Oggi, invece, la  band inverte questa tendenza e dimostra che il coraggio non le manca, partendo da quello necessario a pubblicare un album dopo la scomparsa del bassista Caleb Scofield. Il disco era abbozzato, le prove fatte e i pezzi scritti e anche incisi in prima battuta, bisognava rifinire, cantarci sopra, renderlo compatto. Ma non è andata così. Sarebbe pleonastico ed irrispettoso ricamare su una recensione tutte quelle figure retoriche circa vita e morte, ineluttabilità e amare conseguenze. Il punto fermo resta il coraggio di completare qualcosa che fa soffrire, ed il perché è chiaro e lampante. Quindi mi limiterò ad osservare quanto “Final Transmission” sia un disco terribilmente godibile ed interessante.

Questo perché riprende quel filo conduttore di cui sopra, abbandonato nel 2003 e che gli era valso pure un posticino su major, peraltro meritatissimo. Tornano le melodie e gli hook melodici, i ritornelli e un easy listening che tanto easy poi non è. “Final Transmission” non è solo un disco assolutamente scorrevole e un mattone di piombo che si piazza sul cuore e lì rimane, ma sembra anche completo pur avendo il sapore dell’incompiuto (e spesso sono proprio i suoni a far venire a galla quest’impressione), ha l’aria di aver detto tutto ma nelle proprie omissioni sembra nascondere altro ancora. Brodsky torna ad esibirsi in tutta la sua bravura vocale e sfodera il suo timbro più intimo e pop rendendo riconoscibili i brani uno ad uno, cosa non proprio scontata. Il piatto è letteralmente molto ricco, e il lavoro al basso e in fase di songwriting di Caleb è eccezionale, mai scontato. Ci sono dei bei richiami desert rock (la QOTSiAna Winter Window è pura delizia e fa il paio con l’arrembante Night Crawler), noise stralunato in medias res impreziosito da voci eteree (Lunar Day), epicità pop rock muscolari (All Illusion) e malinconiche (Shake My Blood), ma sempre melodicamente incisive e imponenti nel proprio essere delicate.
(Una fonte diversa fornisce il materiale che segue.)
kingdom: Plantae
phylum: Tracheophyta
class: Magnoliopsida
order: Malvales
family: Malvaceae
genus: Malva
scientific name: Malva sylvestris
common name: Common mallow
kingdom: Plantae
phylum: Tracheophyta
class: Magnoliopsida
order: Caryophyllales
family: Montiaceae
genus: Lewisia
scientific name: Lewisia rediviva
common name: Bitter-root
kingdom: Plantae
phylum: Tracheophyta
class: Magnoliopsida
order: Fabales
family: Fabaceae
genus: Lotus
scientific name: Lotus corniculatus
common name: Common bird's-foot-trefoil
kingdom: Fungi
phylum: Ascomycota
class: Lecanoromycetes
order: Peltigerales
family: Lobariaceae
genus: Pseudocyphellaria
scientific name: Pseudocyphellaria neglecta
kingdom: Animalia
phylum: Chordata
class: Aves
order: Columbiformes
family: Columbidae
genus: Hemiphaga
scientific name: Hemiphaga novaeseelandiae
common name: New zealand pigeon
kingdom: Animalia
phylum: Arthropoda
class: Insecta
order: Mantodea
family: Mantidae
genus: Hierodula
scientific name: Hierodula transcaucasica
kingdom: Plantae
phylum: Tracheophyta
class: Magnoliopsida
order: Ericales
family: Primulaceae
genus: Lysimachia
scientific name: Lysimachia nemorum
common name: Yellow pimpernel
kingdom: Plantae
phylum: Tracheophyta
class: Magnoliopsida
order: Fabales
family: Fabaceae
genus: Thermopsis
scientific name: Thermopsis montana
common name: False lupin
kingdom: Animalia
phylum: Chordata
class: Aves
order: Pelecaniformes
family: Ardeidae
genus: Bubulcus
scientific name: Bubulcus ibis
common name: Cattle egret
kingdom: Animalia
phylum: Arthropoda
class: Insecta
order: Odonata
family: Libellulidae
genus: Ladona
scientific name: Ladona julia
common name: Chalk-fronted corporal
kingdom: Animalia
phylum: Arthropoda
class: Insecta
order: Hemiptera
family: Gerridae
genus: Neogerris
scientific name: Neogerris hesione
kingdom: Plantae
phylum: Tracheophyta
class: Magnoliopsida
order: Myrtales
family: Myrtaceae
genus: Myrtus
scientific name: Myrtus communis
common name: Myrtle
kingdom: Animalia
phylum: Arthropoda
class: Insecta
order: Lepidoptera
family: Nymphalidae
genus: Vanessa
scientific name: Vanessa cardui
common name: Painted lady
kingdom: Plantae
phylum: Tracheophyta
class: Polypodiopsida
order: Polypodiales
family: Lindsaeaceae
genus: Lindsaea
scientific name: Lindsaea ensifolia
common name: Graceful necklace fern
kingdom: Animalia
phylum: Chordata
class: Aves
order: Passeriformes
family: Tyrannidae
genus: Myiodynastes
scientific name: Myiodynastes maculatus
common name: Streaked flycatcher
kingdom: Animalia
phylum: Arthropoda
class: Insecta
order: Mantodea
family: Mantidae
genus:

Non siamo davanti solo ad un tributo al talento indiscusso di uno dei migliori musicisti della musica pe(n)sante degli ultimi vent’anni, ma alla possibilità di riprendere in mano qualcosa di forte. Sarò egoista, lo ammetto candidamente, ma mi auguro che non sia la trasmissione finale di una band sottovalutata per troppo tempo. Un atto di coraggio, ve l’ho detto.